[Collected data]
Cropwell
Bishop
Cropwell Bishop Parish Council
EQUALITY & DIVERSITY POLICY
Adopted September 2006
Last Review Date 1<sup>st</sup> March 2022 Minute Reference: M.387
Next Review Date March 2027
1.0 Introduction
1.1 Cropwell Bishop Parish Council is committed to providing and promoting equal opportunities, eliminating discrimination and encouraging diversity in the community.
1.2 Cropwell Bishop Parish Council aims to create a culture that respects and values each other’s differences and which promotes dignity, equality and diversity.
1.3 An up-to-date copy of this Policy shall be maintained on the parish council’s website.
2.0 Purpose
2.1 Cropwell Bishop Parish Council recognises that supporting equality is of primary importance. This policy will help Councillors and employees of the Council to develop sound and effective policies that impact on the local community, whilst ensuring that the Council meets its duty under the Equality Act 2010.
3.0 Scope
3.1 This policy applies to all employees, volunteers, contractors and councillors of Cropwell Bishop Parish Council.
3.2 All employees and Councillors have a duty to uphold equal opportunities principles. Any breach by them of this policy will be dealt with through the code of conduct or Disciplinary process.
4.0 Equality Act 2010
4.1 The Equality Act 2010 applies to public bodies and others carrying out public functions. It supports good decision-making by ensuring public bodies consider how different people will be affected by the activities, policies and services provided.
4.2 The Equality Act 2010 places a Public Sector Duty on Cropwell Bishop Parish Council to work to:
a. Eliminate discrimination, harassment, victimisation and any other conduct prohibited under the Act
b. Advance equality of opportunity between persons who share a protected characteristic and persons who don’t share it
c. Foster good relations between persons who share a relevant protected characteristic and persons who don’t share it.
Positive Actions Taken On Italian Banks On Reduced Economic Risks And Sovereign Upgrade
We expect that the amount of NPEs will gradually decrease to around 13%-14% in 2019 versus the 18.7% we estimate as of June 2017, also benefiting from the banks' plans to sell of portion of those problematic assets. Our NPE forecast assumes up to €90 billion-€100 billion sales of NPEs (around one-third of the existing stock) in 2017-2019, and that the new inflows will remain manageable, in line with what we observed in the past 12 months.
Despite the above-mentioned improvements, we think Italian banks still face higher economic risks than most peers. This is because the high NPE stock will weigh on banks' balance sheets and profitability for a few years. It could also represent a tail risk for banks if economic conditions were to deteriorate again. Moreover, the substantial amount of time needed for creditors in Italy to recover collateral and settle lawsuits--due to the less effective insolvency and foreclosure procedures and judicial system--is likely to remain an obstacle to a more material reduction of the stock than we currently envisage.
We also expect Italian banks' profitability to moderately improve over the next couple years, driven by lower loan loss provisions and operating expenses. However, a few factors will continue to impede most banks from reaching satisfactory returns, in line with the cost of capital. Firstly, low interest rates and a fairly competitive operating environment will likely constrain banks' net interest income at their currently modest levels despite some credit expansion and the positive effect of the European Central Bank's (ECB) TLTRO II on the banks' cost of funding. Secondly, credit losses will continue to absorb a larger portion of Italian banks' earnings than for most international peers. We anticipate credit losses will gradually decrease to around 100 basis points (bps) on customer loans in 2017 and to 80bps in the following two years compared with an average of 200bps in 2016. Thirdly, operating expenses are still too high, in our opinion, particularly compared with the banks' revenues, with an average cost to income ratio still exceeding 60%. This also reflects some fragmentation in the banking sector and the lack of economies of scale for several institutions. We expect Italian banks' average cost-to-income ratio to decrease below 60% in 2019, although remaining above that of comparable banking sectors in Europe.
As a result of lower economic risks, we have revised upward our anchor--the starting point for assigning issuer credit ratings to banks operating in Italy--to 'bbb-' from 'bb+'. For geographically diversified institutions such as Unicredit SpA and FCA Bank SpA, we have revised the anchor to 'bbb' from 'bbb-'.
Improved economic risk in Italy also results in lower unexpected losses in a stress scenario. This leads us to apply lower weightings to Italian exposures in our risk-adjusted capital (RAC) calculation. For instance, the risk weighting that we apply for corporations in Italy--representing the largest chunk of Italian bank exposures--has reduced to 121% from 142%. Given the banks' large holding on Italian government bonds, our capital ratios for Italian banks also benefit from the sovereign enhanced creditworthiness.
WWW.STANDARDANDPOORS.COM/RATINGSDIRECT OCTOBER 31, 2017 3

ACTIVITY »
Write every line of the entries again, word for word.

WRITTEN ANSWER »
Cropwell
Bishop
Cropwell Bishop Parish Council
EQUALITY & DIVERSITY POLICY
Adopted September 2006
Last Review Date 1<sup>st</sup> March 2022 Minute Reference: M.387
Next Review Date March 2027
1.0 Introduction
1.1 Cropwell Bishop Parish Council is committed to providing and promoting equal opportunities, eliminating discrimination and encouraging diversity in the community.
1.2 Cropwell Bishop Parish Council aims to create a culture that respects and values each other’s differences and which promotes dignity, equality and diversity.
1.3 An up-to-date copy of this Policy shall be maintained on the parish council’s website.
2.0 Purpose
2.1 Cropwell Bishop Parish Council recognises that supporting equality is of primary importance. This policy will help Councillors and employees of the Council to develop sound and effective policies that impact on the local community, whilst ensuring that the Council meets its duty under the Equality Act 2010.
3.0 Scope
3.1 This policy applies to all employees, volunteers, contractors and councillors of Cropwell Bishop Parish Council.
3.2 All employees and Councillors have a duty to uphold equal opportunities principles. Any breach by them of this policy will be dealt with through the code of conduct or Disciplinary process.
4.0 Equality Act 2010
4.1 The Equality Act 2010 applies to public bodies and others carrying out public functions. It supports good decision-making by ensuring public bodies consider how different people will be affected by the activities, policies and services provided.
4.2 The Equality Act 2010 places a Public Sector Duty on Cropwell Bishop Parish Council to work to:
a. Eliminate discrimination, harassment, victimisation and any other conduct prohibited under the Act
b. Advance equality of opportunity between persons who share a protected characteristic and persons who don’t share it
c. Foster good relations between persons who share a relevant protected characteristic and persons who don’t share it.
Positive Actions Taken On Italian Banks On Reduced Economic Risks And Sovereign Upgrade
We expect that the amount of NPEs will gradually decrease to around 13%-14% in 2019 versus the 18.7% we estimate as of June 2017, also benefiting from the banks' plans to sell of portion of those problematic assets. Our NPE forecast assumes up to €90 billion-€100 billion sales of NPEs (around one-third of the existing stock) in 2017-2019, and that the new inflows will remain manageable, in line with what we observed in the past 12 months.
Despite the above-mentioned improvements, we think Italian banks still face higher economic risks than most peers. This is because the high NPE stock will weigh on banks' balance sheets and profitability for a few years. It could also represent a tail risk for banks if economic conditions were to deteriorate again. Moreover, the substantial amount of time needed for creditors in Italy to recover collateral and settle lawsuits--due to the less effective insolvency and foreclosure procedures and judicial system--is likely to remain an obstacle to a more material reduction of the stock than we currently envisage.
We also expect Italian banks' profitability to moderately improve over the next couple years, driven by lower loan loss provisions and operating expenses. However, a few factors will continue to impede most banks from reaching satisfactory returns, in line with the cost of capital. Firstly, low interest rates and a fairly competitive operating environment will likely constrain banks' net interest income at their currently modest levels despite some credit expansion and the positive effect of the European Central Bank's (ECB) TLTRO II on the banks' cost of funding. Secondly, credit losses will continue to absorb a larger portion of Italian banks' earnings than for most international peers. We anticipate credit losses will gradually decrease to around 100 basis points (bps) on customer loans in 2017 and to 80bps in the following two years compared with an average of 200bps in 2016. Thirdly, operating expenses are still too high, in our opinion, particularly compared with the banks' revenues, with an average cost to income ratio still exceeding 60%. This also reflects some fragmentation in the banking sector and the lack of economies of scale for several institutions. We expect Italian banks' average cost-to-income ratio to decrease below 60% in 2019, although remaining above that of comparable banking sectors in Europe.
As a result of lower economic risks, we have revised upward our anchor--the starting point for assigning issuer credit ratings to banks operating in Italy--to 'bbb-' from 'bb+'. For geographically diversified institutions such as Unicredit SpA and FCA Bank SpA, we have revised the anchor to 'bbb' from 'bbb-'.
Improved economic risk in Italy also results in lower unexpected losses in a stress scenario. This leads us to apply lower weightings to Italian exposures in our risk-adjusted capital (RAC) calculation. For instance, the risk weighting that we apply for corporations in Italy--representing the largest chunk of Italian bank exposures--has reduced to 121% from 142%. Given the banks' large holding on Italian government bonds, our capital ratios for Italian banks also benefit from the sovereign enhanced creditworthiness.
WWW.STANDARDANDPOORS.COM/RATINGSDIRECT OCTOBER 31, 2017 3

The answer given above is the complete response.